More details are emerging of the colourful world of education politics during the slicked-back days of Kenneth Baker and the creation of the national curriculum, memories which even now appear to evoke a shudder.
Previously unpublished sections of his recent interview with Professor Michael Barber have emerged, in which he confides: "Any country which decides to write a national curriculum . . . ought to look carefully at what we went through, because I learned a lot about the individual subjects and I realised each one was a battlefield. I thought maths must have been devoid of passion. Not at all! Should we use calculators or shouldn't we? Should children learn tables by heart? Should you learn calculus before the age of 16? and so on and so on. Doctrinal!" At least he expected to get some help from Margaret Thatcher. "She wanted it to be pretty rigorous, old-fashioned stuff, which I have great sympathy with, actually. I am a great believer in learning things by heart and we appointed one of her mates, Siggy Prais, to the maths committee, but he wouldn't fight his corner. When they didn't all agree with him, he went off in a huff."
At this point, recalled Mr Baker, he brought in National Curriculum Council supremo Duncan Graham - a man so determined to outwit the civil servants that he even organised a meeting in a field in North Wales - to knock a few heads together. "He was an awkward sod. But you needed an awkward sod, actually. "
Still, teachers still recovering from the rigours of the curriculum and the Patten Years might like to know things could have been worse. A lot worse. Mr Baker recalls cheerfully: "I think it was quite clear that Ken Clarke when he was there - it was a very short time - was gearing up to a major conflict with the teachers again, because he likes a scrap. And he was moving to that, I think, with some joy."
David Triesman, general secretary of the Association of University Teachers, was highly amused by the admission of energetic sports minister Iain Sproat that the Government's policy of encouraging local authorities to flog off surplus land had "the unforeseen consequence" that too many acres of school playing fields were sold. Now Mr T wonders whether he should have foreseen that some prints he has just sold to an American would be taken away to the US and not left with him.
In Carborundum's day, the notice afforded by MPs to student politics rarely ventured beyond the sending of a dry-cleaning bill, hurled eggs and tomatoes having been removed thus. Not any more. A "fascinating" early-day motion appeared in the House of Commons order paper last week, signed by such luminaries as Ken Livingstone, Tony Benn and Dennis "Beast of Bolsover" Skinner and accusing the current president of the National Union of Students of being "intolerant and dictatorial".

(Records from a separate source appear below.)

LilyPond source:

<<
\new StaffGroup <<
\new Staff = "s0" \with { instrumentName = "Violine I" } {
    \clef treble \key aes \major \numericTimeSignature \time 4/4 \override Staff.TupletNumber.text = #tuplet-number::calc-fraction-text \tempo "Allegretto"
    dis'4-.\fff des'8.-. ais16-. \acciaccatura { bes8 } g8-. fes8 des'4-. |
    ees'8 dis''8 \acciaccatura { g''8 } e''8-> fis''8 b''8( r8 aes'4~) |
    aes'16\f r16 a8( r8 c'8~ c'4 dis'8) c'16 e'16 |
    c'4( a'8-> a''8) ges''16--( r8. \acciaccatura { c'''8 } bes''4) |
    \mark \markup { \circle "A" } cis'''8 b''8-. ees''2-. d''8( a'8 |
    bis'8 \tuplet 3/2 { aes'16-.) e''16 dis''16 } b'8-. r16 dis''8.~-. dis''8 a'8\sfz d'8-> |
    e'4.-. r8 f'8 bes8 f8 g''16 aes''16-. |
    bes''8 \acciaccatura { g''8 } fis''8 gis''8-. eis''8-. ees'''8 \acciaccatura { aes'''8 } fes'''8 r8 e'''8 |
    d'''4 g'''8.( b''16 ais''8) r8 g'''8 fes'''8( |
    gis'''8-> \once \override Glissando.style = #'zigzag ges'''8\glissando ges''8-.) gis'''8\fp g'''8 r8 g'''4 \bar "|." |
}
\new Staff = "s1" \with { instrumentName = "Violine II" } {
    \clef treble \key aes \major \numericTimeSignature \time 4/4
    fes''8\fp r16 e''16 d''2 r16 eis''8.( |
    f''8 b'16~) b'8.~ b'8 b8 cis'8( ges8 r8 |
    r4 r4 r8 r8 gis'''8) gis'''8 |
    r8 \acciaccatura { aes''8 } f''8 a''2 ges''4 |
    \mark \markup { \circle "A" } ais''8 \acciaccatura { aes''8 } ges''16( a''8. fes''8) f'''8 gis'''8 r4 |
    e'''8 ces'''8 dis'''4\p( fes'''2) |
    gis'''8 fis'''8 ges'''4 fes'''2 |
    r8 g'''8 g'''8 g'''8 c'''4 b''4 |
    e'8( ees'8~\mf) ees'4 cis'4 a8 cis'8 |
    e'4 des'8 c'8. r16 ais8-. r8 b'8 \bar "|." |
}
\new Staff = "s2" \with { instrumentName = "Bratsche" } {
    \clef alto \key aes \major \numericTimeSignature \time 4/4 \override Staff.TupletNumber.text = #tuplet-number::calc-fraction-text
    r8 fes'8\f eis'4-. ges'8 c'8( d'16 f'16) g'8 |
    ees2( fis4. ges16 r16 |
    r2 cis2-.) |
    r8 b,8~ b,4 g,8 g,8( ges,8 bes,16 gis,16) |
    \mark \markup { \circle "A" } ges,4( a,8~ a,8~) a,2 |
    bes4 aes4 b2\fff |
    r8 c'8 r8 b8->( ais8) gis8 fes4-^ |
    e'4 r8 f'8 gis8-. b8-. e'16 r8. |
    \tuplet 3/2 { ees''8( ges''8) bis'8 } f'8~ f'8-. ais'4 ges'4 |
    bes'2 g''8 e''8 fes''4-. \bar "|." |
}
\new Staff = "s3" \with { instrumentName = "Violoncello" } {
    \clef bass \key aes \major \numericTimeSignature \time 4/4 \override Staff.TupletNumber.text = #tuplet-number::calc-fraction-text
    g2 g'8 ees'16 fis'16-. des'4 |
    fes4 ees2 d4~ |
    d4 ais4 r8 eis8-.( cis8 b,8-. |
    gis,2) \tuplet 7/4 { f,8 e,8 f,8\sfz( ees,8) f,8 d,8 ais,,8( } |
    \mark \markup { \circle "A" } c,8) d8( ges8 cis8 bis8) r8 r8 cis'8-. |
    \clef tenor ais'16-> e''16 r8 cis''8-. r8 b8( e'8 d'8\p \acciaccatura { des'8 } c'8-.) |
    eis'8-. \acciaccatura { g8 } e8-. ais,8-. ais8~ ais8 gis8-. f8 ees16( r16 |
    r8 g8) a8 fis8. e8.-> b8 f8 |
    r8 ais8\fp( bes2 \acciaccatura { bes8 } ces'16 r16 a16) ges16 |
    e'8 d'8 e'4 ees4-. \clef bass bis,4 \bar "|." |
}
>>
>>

The motion accuses Jim Murphy of having unconstitutionally suspended his vice president for taking part in an open debate on the issues raised by the Campaign For Free Education, a student organisation calling plaintively for grant and benefits levels to be returned to the equivalent of 1979.
It also accuses Murphy and NUS president-elect, Douglas Trainer, of threatening to suspend a national executive member if she attends the Scottish launch of the outfit.
Airily, it continues that this House "reminds Mr Murphy and Mr Trainer that freedom of speech is a right in the United Kingdom, that they have no power to overturn the results of elections that went against their preferred candidates and that, whilst these methods are a common practice in dictatorships around the world, they are not acceptable behaviour from someone such as Mr Murphy who is putting himself forwards as suitable for election for the House of Commons. " No? OK then.
Seeking enlightenment, the Diary contacted the horse's mouth - the NUS, in this case - and got a comment, faxed, from Mr Trainer. Student politics really ain't what they used to be. Anyway, after professing that the NUS Two are "surprised and saddened" because none of the MPs involved asked them for the facts before making "an unwarranted personal attack" they rejected the "inaccurate contents" of their motion.
In classic studentese, it concluded: "Likening the use of established NUS procedures to the activities of dictatorships is frankly detached from reality. NUS is neither a state nor a political party but a democratically-controlled voluntary organisation, campaigning for the welfare of students." And that's yer lot, apart from the snippet of information that Mr Murphy is apparently Labour's prospective parliamentary candidate in Eastwood, one of the very few Conservative constituencies in Scotland.
Fascinating scenes in the Improving Schools seminar which was held last week in the leafy glades of Sanctuary Buildings, headquarters of the Department for Education and Employment.
An unlikely romance developed between Dave Wilcox, new (Labour) vice-chair of the Association of County Councils education committee and schools minister Robin Squire, The Man Tipped For The Chop (for being reasonable, a heinous crime to Conservative Central Office).
Mr Wilcox, fed up with the general tenor of debate, told Mr S: "This isn't a political point because you suffer from the same problem I suffer from. We're both trying to do sensible things. Maybe we can meet after the meeting?" Mr Squire, wearing an unusually inscrutable expression, sighed: "I think we have got the basis for a rapprochement here."
Could be the start of a beautiful friendship? Or then again maybe not, come reshuffle time.